_THE PROBLEM_
Each line of the records containing "ring" is to be copied out and returned.

_RECORDS TO USE_
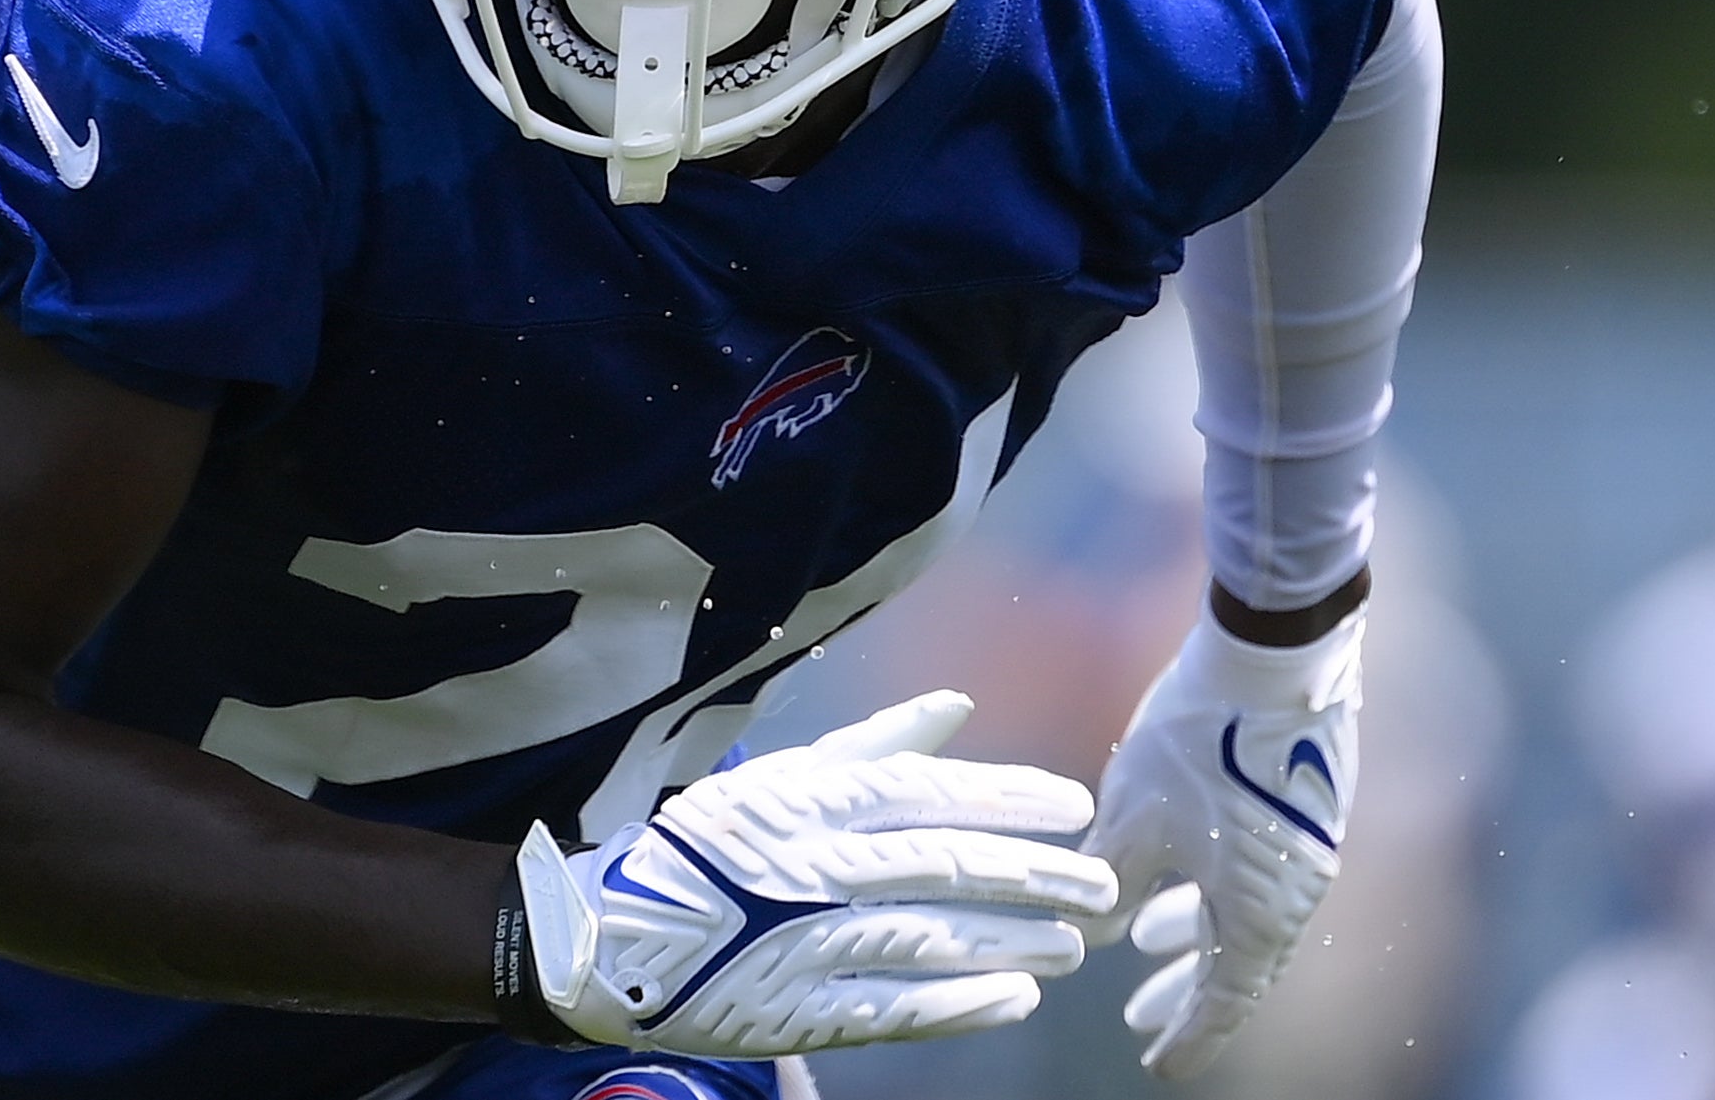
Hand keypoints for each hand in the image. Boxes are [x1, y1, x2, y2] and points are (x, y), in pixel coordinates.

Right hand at [515, 690, 1117, 1056]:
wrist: (612, 935)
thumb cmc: (711, 845)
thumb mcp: (786, 775)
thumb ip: (879, 743)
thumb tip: (959, 705)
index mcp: (815, 801)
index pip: (932, 794)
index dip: (1010, 799)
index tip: (1076, 806)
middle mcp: (820, 867)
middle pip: (948, 866)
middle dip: (1036, 877)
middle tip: (1101, 887)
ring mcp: (812, 942)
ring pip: (935, 939)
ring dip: (1014, 943)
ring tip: (1072, 946)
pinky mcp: (803, 1010)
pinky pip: (898, 1007)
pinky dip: (962, 1003)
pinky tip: (1016, 997)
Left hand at [1085, 603, 1364, 1078]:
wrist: (1273, 656)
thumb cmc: (1200, 741)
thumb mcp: (1133, 820)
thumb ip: (1111, 885)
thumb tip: (1089, 930)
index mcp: (1262, 912)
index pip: (1225, 1001)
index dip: (1188, 1036)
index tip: (1156, 1063)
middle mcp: (1297, 892)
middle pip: (1238, 965)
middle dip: (1184, 993)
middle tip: (1138, 1018)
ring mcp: (1305, 849)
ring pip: (1243, 914)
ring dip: (1193, 933)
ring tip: (1141, 941)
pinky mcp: (1302, 807)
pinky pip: (1253, 874)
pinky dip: (1211, 889)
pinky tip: (1174, 869)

_SOLVED PROBLEM_
ring mcp: (812, 942)
ring pip: (935, 939)
ring dip: (1014, 943)
ring tip: (1072, 946)
ring mcp: (1305, 849)
ring pip: (1243, 914)
ring dip: (1193, 933)
ring tip: (1141, 941)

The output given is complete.